Although the language of time series analysis can seem specialized, practitioners can maintain a competitive edge by knowing how to interpret the results of time-series studies, says Dennis McLeavey CFA.

In finance, time series are ubiquitous, and so knowledge of such things as what unit roots are or how to control for heteroskedasticity can be useful in evaluating reports.

McLeavey: “Financial reports make claims with investment relevance, and analysts need to know how to evaluate whether the reports provide solid evidence for claims.”

Amid all of the political wrangling in DC over tax rates for the wealthiest Americans, a recent paper from the Congressional Research Service Taxes and the Economy: An Economic Analysis of the Top Tax Rates Since 1945 drew the ire of Senate Republicans.

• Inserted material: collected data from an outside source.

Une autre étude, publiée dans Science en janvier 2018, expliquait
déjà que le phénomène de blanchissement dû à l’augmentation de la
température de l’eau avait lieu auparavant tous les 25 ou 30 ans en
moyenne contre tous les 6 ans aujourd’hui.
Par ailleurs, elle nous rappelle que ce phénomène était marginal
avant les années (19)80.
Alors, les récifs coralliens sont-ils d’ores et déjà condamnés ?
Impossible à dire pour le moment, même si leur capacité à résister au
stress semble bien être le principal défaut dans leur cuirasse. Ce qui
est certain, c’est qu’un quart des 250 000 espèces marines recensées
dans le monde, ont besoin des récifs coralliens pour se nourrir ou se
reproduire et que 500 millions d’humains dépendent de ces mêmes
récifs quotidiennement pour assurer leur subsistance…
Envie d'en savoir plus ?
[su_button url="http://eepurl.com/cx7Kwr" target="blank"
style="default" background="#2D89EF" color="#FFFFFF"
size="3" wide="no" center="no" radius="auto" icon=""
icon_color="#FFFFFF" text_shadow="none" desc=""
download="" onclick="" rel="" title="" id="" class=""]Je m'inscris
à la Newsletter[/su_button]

“In the study, the author, Thomas L. Hungerford, concluded that reductions in the top tax rates has had little association with saving, investment, or productivity growth, but were associated with the increasing concentration of income at the top”, he says, and adds that the conclusion was not overly popular with a certain political party, so the paper came under fire for some of his methods used (or in this case not used) to support its points.

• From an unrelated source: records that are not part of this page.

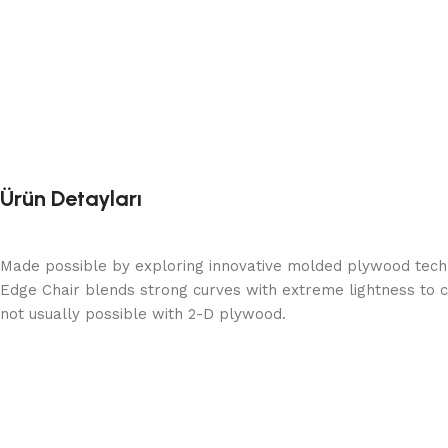
Ürün Detayları
Made possible by exploring innovative molded plywood techni
Edge Chair blends strong curves with extreme lightness to c
not usually possible with 2-D plywood.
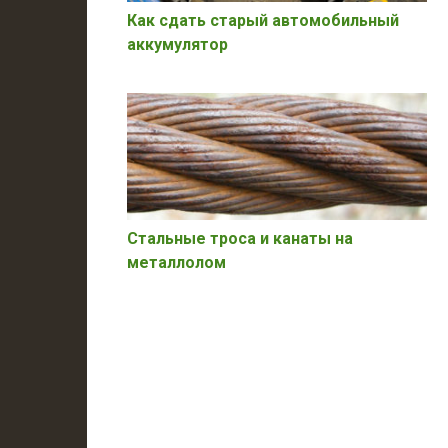
Как сдать старый автомобильный
аккумулятор
Стальные троса и канаты на
металлолом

With sixty observations for each year and time series analysis, McLeavey thinks it’s difficult to refute as to support the belief that lower top-tax rates are associated with growth. “Hungerford used a standard set of analytical tools, which are nicely explained in Damodar N. Gujarati’s basic econometrics text or Escudero’s A Primer on Unit Roots and Cointegration.”

For time series regression, the series need to be stationary (constant mean, variance, covariance). Hungerford controlled for heteroskedastic (nonconstant variance) and autocorrelated (correlated with themselves over time) error terms, using the Newey-West method.